Excursus : sur le motcerveau

Nous avons tous un mot coincé quelque part dans le cerveau. La recherche méricaine le dit. La recherche anadienne le dit aussi, tout le monde le dit. Ce mot se situe quelque part dans le cortex préfrontal, au croisement du cinquième et du seizième neurone, caché derrière une petite porte de tissu sans clé, ouverte à qui le veut. Son identification par la neurologie remonte au milieu du siècle avant-dernier. Il a alors été qualifié de « mot-cerveau », puis de « motcerveau » (brainword) en référence à la notion linguistique de « mot-forme » (wordform). Le motcerveau se développe autour du troisième mois de grossesse dans la rencontre entre les deux mots portés par les géniteurs.

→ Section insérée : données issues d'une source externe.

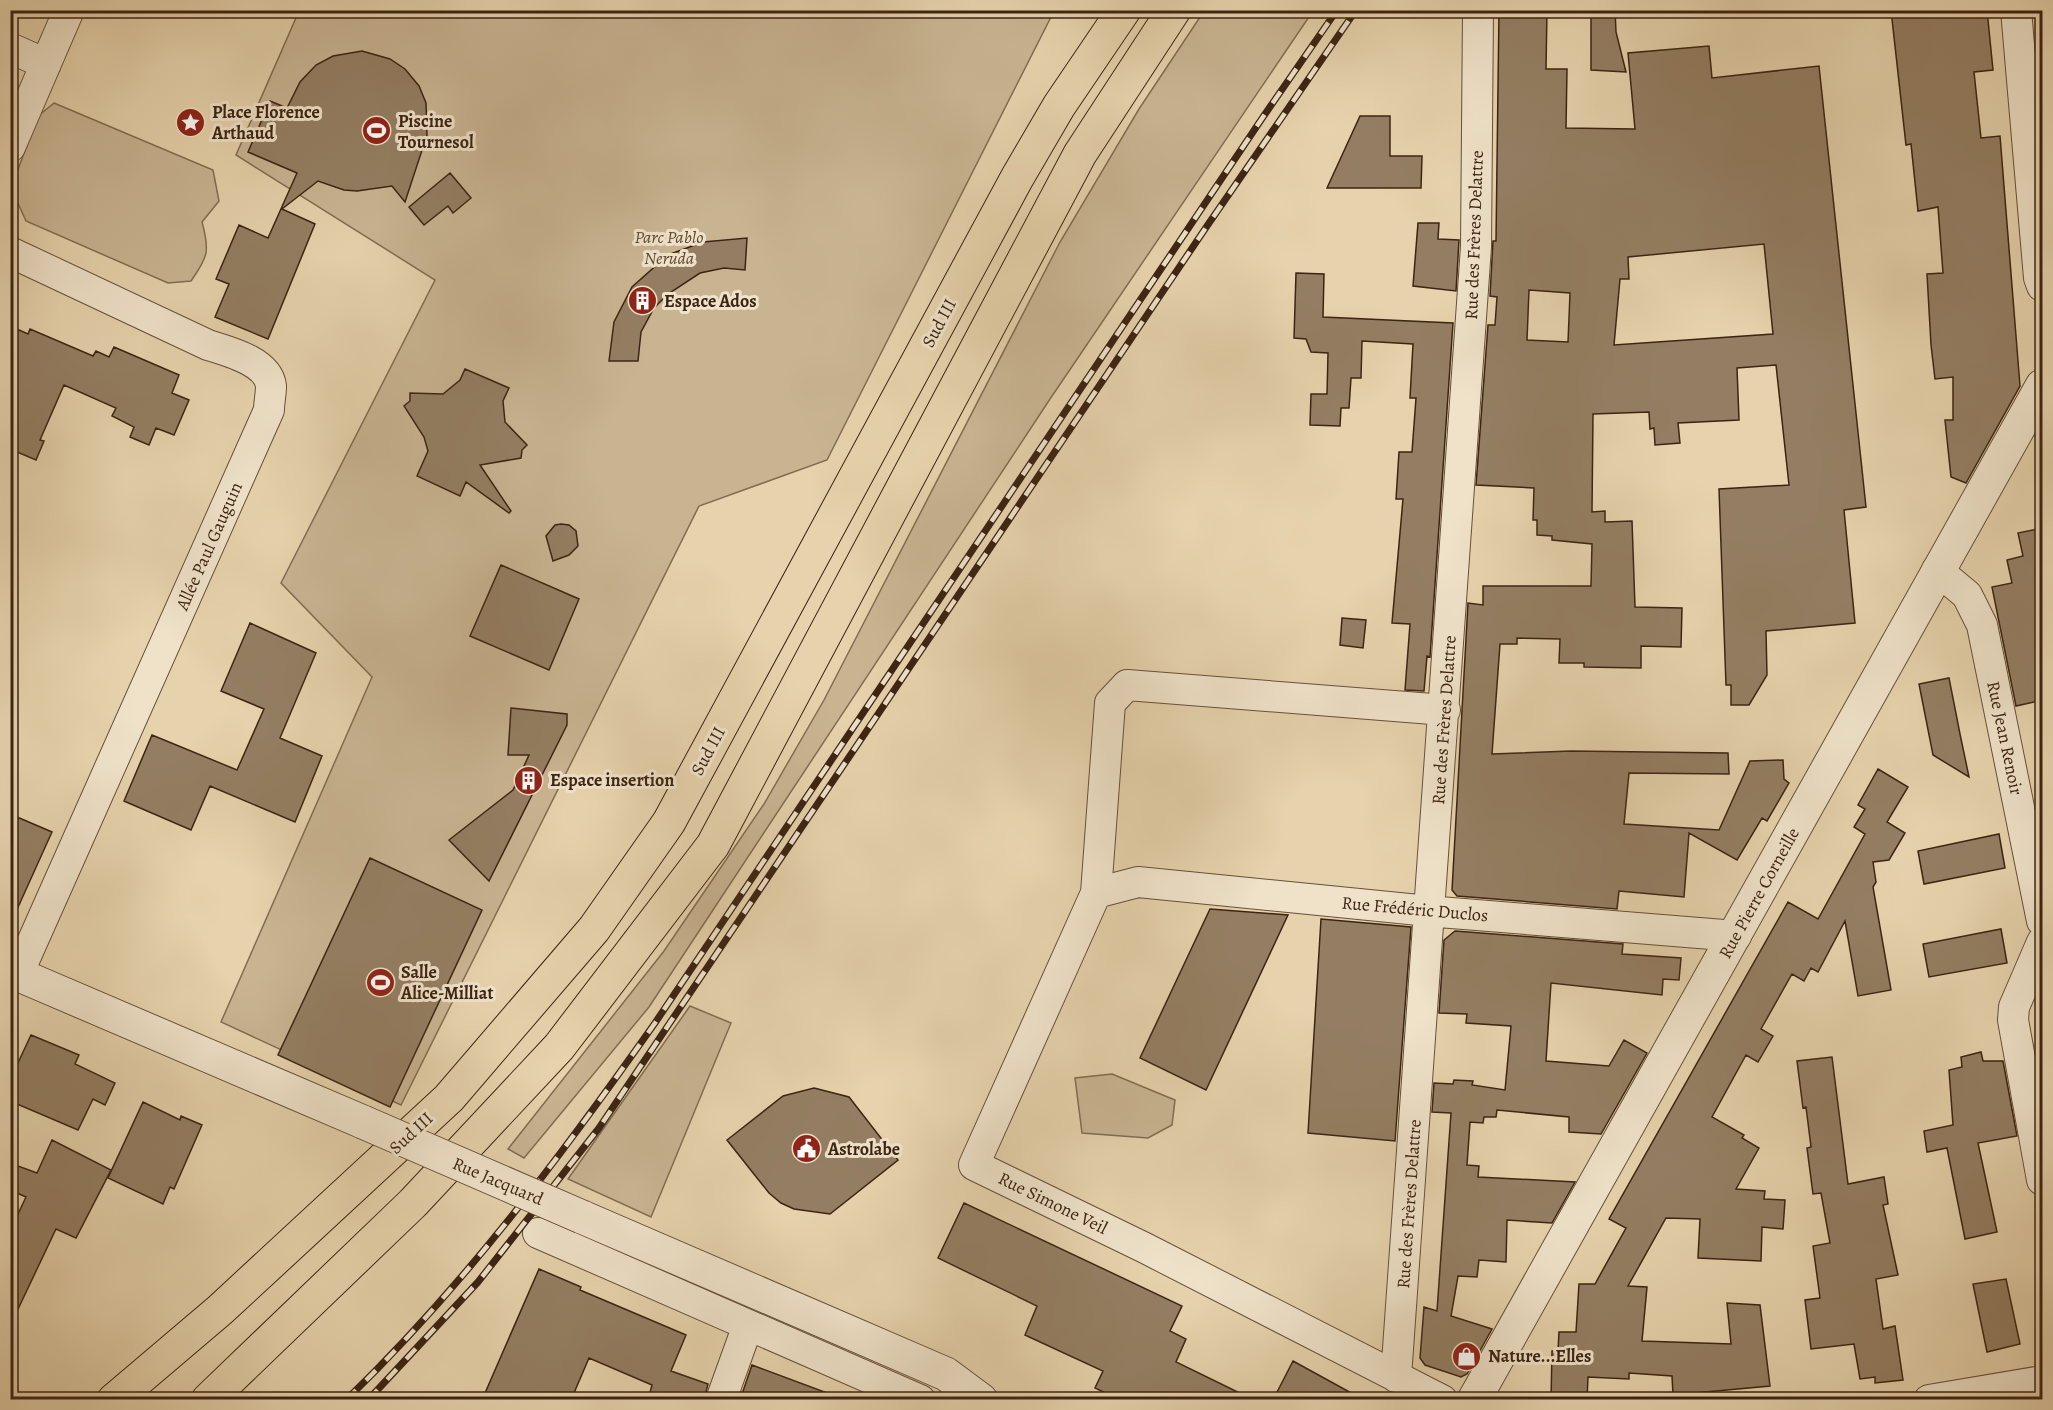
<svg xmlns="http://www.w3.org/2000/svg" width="2053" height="1410" font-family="Alegreya,serif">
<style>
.green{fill:#c9b492;stroke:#826c52;stroke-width:1.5}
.building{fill:#947e63;stroke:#3c2413;stroke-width:1.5;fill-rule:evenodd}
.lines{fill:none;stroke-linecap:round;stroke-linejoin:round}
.minor-casing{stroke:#665039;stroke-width:32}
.tertiary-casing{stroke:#665039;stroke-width:35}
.trunk-casing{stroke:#3c2413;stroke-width:35}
.minor{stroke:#efe2c9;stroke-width:30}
.tertiary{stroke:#efe2c9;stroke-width:33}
.trunk{stroke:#e6d2ac;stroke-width:33}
.rail-casing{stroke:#3c2413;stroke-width:7}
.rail{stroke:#efe2c9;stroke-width:4.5;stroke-dasharray:14;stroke-linecap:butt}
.tertiary-bridge-casing{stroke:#665039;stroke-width:35;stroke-linecap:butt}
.tertiary-bridge{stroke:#efe2c9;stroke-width:33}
.labels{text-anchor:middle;stroke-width:6;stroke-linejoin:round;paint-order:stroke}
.poi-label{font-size:18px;font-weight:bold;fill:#3c2413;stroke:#efe2c9;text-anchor:start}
.street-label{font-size:18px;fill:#3c2413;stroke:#efe2c9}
.park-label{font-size:18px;font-style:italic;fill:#5f4833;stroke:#efe2c9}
</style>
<rect width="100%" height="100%" fill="#e6d2ac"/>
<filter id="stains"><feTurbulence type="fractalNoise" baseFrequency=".00333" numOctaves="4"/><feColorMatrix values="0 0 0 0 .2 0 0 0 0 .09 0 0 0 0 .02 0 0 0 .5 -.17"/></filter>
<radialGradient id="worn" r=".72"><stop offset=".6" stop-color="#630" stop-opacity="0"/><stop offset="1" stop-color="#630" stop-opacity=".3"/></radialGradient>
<!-- green -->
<path class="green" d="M299,11H1054L827,460L699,506L401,1105L221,1022L372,677L281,583L435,280L236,155Z
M1204,11H1313L1050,399L649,1007L524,1158L508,1149L664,951L764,804L824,700L1060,242L1139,109Z
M54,103L213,170L219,201L202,222C210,251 208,257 191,281L168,283L26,221L11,188L38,116Z
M690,1006L731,1023L651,1217L568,1179Z
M1112,1074L1175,1100L1172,1125L1148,1138L1082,1133L1075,1078Z"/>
<!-- building -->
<path class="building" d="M1499,10H1547L1546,69H1567L1566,128L1635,129L1628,53L1709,46L1712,78L1819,66L1866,507L1844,510L1855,623L1766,631L1767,675L1749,705H1731V685H1726L1719,489L1789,485L1776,365L1737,368L1739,420L1678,423L1680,443L1655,445L1654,428L1650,429L1649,412L1593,414L1592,512L1605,511V522L1632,521L1635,607L1682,608L1681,647L1641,646V668L1584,667V663H1559L1560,639L1517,638V644H1500L1492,754L1571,751L1728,753L1729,774L1629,773L1624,824L1719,830L1750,761L1783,760L1784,779L1789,783L1767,821L1762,818L1737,860L1689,833L1684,897L1619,891L1617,909L1457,896L1452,890L1468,603L1483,605V586H1591L1592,544L1552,540V536L1537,535V520H1533L1534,488L1476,485L1488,325H1495L1497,297L1490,296L1493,241H1496ZM1764,244L1773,334L1614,345L1620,279H1629L1628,257ZM1529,290L1570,293L1568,342L1527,340Z
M1591,10H1615L1616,32L1626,72L1591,70Z
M1891,10H1987L1993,70L1974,72L1981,138L2000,136L2020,386L1966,483L1951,477L1945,420H1953V377L1935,379L1931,345L1927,274L1943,273L1938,207L1918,211L1911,144L1906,145Z
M362,51L390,59L405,69L419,86L426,103L427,135L405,202L392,186L357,191L344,190L318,181L282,209L315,224L268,339L215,317L229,284L216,279L239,225L268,238L297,173L248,152L270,101L287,108L300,82L316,65L333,56Z
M1360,116H1390V156H1422L1421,188H1327Z
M450,173L471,198L453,213L448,206L424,225L409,207Z
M1418,223H1439L1438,239L1459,240L1456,291L1413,286Z
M747,238L745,270L724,268L700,273L668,294L654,308L641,332L638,361H609L614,322L632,287L668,255L703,242Z
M1296,273L1324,274L1323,317L1453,323L1430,657L1427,656L1424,691L1405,690L1410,624L1392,623L1403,499H1396L1399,452H1412L1416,398H1410L1413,344L1362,341L1361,378H1351L1349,408H1341L1340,426L1310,425L1311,394H1327L1328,353L1311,352L1306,339L1294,338Z
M10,326L28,334L30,329L93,356L96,351L109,357L114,347L179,375L172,393L189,400L174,435L156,428L149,445L130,437L134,427L112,416L116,408L64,385L40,440L44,441L36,460L10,449Z
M465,369L509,388L503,401L505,422L527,445L522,450L521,458L480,465L511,511L509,513L466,482L460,496L417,476L428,451L424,437L404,406L410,401V393L443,394L460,380Z
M561,524L569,525L576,531L578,546L569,555L553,561L546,536L555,525Z
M2043,528V700L2016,706L1992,587L2012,583L2007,560L2023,556L2018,533Z
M501,565L579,599L549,670L470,636Z
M1342,618L1366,620L1363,648L1340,645Z
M250,623L316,653L280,738L322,756L295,822L210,786L191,830L124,801L152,735L237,770L264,709L221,691Z
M1949,678L1960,734L1969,777L1933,755L1919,684Z
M511,708L567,714V725L489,881L449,840L513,790L529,755H508Z
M1878,769L1908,787L1887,822L1905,833L1889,860L1873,862L1876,882L1873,887L1891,990L1858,996L1845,921L1818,972L1811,968L1804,981L1792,974L1761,1029L1773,1036L1758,1062L1746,1055L1712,1117L1744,1135L1742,1138L1759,1148L1736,1189L1765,1191L1764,1199L1785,1200L1783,1229L1762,1227L1761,1261L1698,1258L1700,1219L1666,1218L1628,1286L1647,1287L1642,1341L1731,1344L1727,1303L1760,1305L1770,1386L1673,1395L1672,1376L1629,1373V1379L1588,1377L1587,1400H1551L1552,1351H1558L1559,1332H1576L1579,1284H1595L1626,1228L1609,1219L1788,902L1818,919L1865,834L1854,827L1865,809L1858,805Z
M10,814L52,832L10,925Z
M1999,834L2005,868L1924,884L1918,851Z
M370,858L482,910L390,1107L278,1055Z
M1210,909L1288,915L1206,1090L1140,1058Z
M1321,919L1411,927L1395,1141L1308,1133Z
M2001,929L2007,963L1929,977L1923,944Z
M1455,931L1623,944L1622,954L1681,958L1679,980L1663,979L1662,995L1551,983L1546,1061L1609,1066L1624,1040L1647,1053L1601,1134L1569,1132V1117L1497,1110L1496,1117H1484L1483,1123L1470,1122L1467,1165L1479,1166L1478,1177L1575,1182L1552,1223L1507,1220L1506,1262L1479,1260L1477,1277L1458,1276L1451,1316L1492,1329L1467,1374L1461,1377L1425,1365L1420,1358L1424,1307L1437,1311L1451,1113L1432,1112L1434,1083L1453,1084L1454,1080L1473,1081L1472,1085L1505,1090L1511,1026L1466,1023L1467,1014L1439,1013L1444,940Z
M31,1035L79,1055L75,1064L115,1083L105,1105L93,1099L78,1130L10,1101V1080Z
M1981,1052L1983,1061H2003L2017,1136L1978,1143L1997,1232L1965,1239L1947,1148L1927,1152L1924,1131L1953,1125L1949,1070L1962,1067L1961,1057Z
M1832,1057L1848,1184L1884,1177L1888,1204L1883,1205L1898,1275L1876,1279L1883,1329L1895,1326L1903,1380L1875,1383V1377L1860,1379L1854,1344L1811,1349L1805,1300L1820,1298L1813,1246L1830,1243L1821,1193L1813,1194L1807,1148L1811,1147L1806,1107L1803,1108L1797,1061Z
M814,1088L849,1097L898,1160L830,1214L794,1209L781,1203L769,1193L727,1140L783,1096Z
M143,1102L180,1120L181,1116L202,1125L174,1189L170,1187L163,1204L108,1178Z
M52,1140L111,1170L76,1238L56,1229L10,1326V1231L26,1197L10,1190V1163L37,1173Z
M964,1203L1182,1306L1170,1331L1186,1339L1176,1362L1254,1400H1120L1095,1388L1103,1371L1025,1335L1037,1306L938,1258Z
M539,1269L581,1287L580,1290L686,1335L671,1371L708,1384L704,1400H648L652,1385L589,1358L571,1400H482Z
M2006,1279L2020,1344L1987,1352L1973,1284Z
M1293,1361L1364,1400H1273Z
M752,1365L838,1397V1400H740Z"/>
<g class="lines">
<defs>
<path id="minor" d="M2016,10L2039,278L2042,286
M10,48L46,64
M10,147L69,10
M10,252L208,345C227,351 268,361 271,386C271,394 269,403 269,410L18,974
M1937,570L1967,595L1982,625L2042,921
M1096,893L1138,882L1439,912L1736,936
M2042,942L2014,1007L2013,1020L2042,1180
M538,1233L920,1400
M1396,1377L1476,247L1478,10
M721,1400L748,1325
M1442,1400L1145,1248L974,1165L1096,893L1110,703L1127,685L1445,710
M1929,1400L2042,1381"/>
<path id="tertiary" d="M10,971L363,1122
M582,1217L946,1374L981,1400
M1474,1400L2042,386"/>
<path id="trunk" d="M114,1400L220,1310L449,1098L594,929L669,822L1017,178L1059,106L1124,10
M208,1400L413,1203L559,1047L713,845L1080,154L1174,10"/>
</defs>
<!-- minor casing -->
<use href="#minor" class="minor-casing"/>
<!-- tertiary casing -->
<use href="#tertiary" class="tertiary-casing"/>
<!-- trunk casing -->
<use href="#trunk" class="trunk-casing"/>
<!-- minor -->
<use href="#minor" class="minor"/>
<!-- tertiary -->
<use href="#tertiary" class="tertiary"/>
<!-- trunk -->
<use href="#trunk" class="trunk"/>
<defs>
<path id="rail" d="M346,1400C464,1286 561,1156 655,1023L1263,117L1337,10
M368,1400L478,1282L599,1128L1207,226L1356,10"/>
</defs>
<!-- rail casing -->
<use href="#rail" class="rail-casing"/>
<!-- rail -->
<use href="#rail" class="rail"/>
<defs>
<path id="tertiary-bridge" d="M363,1122L582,1217"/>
</defs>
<!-- tertiary-bridge casing -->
<use href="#tertiary-bridge" class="tertiary-bridge-casing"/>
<!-- tertiary-bridge -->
<use href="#tertiary-bridge" class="tertiary-bridge"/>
</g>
<!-- icons -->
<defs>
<symbol id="sight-disc" viewBox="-11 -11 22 22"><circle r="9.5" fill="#8f2418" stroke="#efe2c9"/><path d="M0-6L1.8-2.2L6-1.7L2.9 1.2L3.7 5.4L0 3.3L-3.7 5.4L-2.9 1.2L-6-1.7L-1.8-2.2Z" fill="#fff"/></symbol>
<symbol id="stadium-disc" viewBox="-11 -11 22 22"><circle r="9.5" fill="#8f2418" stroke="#efe2c9"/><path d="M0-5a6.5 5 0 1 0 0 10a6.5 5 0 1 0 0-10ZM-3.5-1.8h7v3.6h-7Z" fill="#fff"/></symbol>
<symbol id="building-disc" viewBox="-11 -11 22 22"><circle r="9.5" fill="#8f2418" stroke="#efe2c9"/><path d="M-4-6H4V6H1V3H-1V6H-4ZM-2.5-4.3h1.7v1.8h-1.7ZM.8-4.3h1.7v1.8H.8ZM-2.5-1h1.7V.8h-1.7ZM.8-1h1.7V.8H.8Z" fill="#fff"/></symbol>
<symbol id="civic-disc" viewBox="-11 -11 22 22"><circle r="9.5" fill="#8f2418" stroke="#efe2c9"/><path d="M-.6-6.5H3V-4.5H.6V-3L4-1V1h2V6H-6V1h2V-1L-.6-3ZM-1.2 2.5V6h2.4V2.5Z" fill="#fff"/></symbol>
<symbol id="shop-disc" viewBox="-11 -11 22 22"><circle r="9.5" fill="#8f2418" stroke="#efe2c9"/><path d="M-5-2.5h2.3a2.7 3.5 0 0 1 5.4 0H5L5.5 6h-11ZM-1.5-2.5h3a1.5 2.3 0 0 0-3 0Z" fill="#fff"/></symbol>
</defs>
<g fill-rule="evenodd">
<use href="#sight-disc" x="174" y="106" width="33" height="33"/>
<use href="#stadium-disc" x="360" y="114" width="33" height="33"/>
<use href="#building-disc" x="626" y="284" width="33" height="33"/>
<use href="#building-disc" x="512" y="764" width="33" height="33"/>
<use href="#stadium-disc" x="364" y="966" width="33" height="33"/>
<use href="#civic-disc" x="790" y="1132" width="33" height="33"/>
<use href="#shop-disc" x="1450" y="1340" width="33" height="33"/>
</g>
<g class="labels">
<!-- poi labels -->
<g class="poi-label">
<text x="212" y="118">Place Florence<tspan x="212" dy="21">Arthaud</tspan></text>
<text x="398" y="127">Piscine<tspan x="398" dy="21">Tournesol</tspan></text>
<text x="664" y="307">Espace Ados</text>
<text x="550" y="786">Espace insertion</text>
<text x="401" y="978">Salle<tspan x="401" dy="21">Alice-Milliat</tspan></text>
<text x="828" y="1155">Astrolabe</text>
<text x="1488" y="1362">Nature...Elles</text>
</g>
<!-- street labels -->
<g class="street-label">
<text transform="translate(1474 235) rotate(-88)" y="6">Rue des Frères Delattre</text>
<text transform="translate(939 323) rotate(-62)" y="6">Sud III</text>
<text transform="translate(209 546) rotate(-66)" y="6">Allée Paul Gauguin</text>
<text transform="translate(1444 720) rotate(-86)" y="6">Rue des Frères Delattre</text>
<text transform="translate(2005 738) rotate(78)" y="6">Rue Jean Renoir</text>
<text transform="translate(708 751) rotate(-62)" y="6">Sud III</text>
<text transform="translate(1759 893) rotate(-61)" y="6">Rue Pierre Corneille</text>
<text transform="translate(1415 909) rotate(5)" y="6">Rue Frédéric Duclos</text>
<text transform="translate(411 1133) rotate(-43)" y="6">Sud III</text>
<text transform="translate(498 1181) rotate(23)" y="6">Rue Jacquard</text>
<text transform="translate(1053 1203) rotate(26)" y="6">Rue Simone Veil</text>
<text transform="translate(1409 1204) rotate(-86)" y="6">Rue des Frères Delattre</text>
</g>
<!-- park labels -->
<g class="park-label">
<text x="669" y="243">Parc Pablo<tspan x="669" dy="21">Neruda</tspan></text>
</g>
</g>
<!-- margin -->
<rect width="2053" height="1410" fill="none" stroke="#e6d2ac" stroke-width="36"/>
<rect x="12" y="12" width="2029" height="1386" fill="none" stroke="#3c2413" stroke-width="3"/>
<rect x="18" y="18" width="2017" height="1374" fill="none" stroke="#3c2413" stroke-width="1.5"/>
<rect width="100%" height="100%" filter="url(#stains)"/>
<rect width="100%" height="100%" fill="url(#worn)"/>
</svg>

Si nous ne connaissons pas encore avec suffisamment de précision les raisons de la formation du motcerveau chez le fÅ“tus, il correspondrait vraisemblablement à l’entremêlement des lettres présentes dans les motcerveaux des parents, à la façon d’un anagramme. Bien évidemment, des lettres peuvent disparaître au cours de ce processus. C’est évident. Dans l’étude résilienne, il est montré qu’environ 47% des lettres, en moyenne, sont perdues à la rencontre entre les deux motcerveaux-parents. Ainsi, si l’un des géniteurs porte le mot « recherche » et que l’autre porte le mot « poésie », alors l’enfant pourra naître avec les mots « sorcière », « perchoir » ou encore « orphies » dans la tête – ou plutôt dans le cerveau.
 
Dans certain cas très spécifiques, l’enfant peut également naître avec un motcerveau-composé en tête. Ce sera le cas de celui dont les géniteurs porteraient, par exemple, les mots « porte » et « feuille » (portefeuille) ou encore « médecin » et « chef » (médecin-chef). Dans certains cas plus spécifiques encore, la rencontre des motcerveaux-parents peut produire un motcerveau-valise. Une équipe de recherche ustralienne témoigne du cas d’une jeune fille (8 ans) portant en elle le mot « bibliobus ». La rencontre entre les motcerveaux-parents semble ainsi avoir opéré par fusion-élision des mots « bibliothèque » et « autobus ». Notons que la recherche ne s’est pas encore penchée sur l’identification et la formation des motcerveaux dans les langues picto- et idéographiques.
 
Si l’existence du motcerveau a été mise en évidence par les neurosciences, elle intéresse également la psychologie. Son identification précoce semblerait faciliter le développement des facultés cognitives, langagières, affectives et sociales. Une meilleure compréhension des mécanismes d’identification du motcerveau semble donc constituer un enjeu de santé majeur pour les années à venir et celles d’avant et celles d’après. Comment mieux accompagner les enfants et les adultes dans l’identification de leur motcerveau ? Comment mieux sensibiliser l’environnement familial et les acteurs de l’éducation à la découverte du motcerveau ? Comment mieux encadrer les cas atypiques (motcerveaux-composés, motcerveaux-valise), propices au manque d’efficacité dans les relations sociales, économiques et environnementales ?
 
Une telle recherche n’est pas sans poser des questions d’ordre éthique aux chercheurs spécialistes des motcerveaux. Pour le docteur Atrick, c’est la « […] question de l’autonomie de l’individu dans l’auto-détection du mot qu’il faut désormais poser ». Le motcerveau est en effet clairement lisible de la petite enfance jusqu’au début de l’âge adulte. En revanche, la recherche montre que le processus de vieillissement produit un recouvrement progressif, par le tissu nerveux, de la petite porte derrière laquelle celui-ci se trouve. Le risque est alors de ne plus pouvoir accéder au motcerveau en raison d’une amplitude de battement insuffisante. À trente ans, le motcerveau n’est déjà plus identifiable par les techniques de prise de vue habituelle, sauf dans les cas où les individus présenteraient un entrebâillement dès la naissance. Ces cas sont cependant rares.
 
Comme le rappelle le docteur Atrick, la priorité est à la régulation des ouvertures de porte. La découverte du processus de recouvrement nerveux favorise  l’émergence d’un marché libre de tout encadrement professionnel et législatif. En témoigne la multiplication, sur l’Internet, des publicités vantant l’extraction du motcerveau par fracturation. Rappelons, si besoin était, que c’est extrêmement dangereux.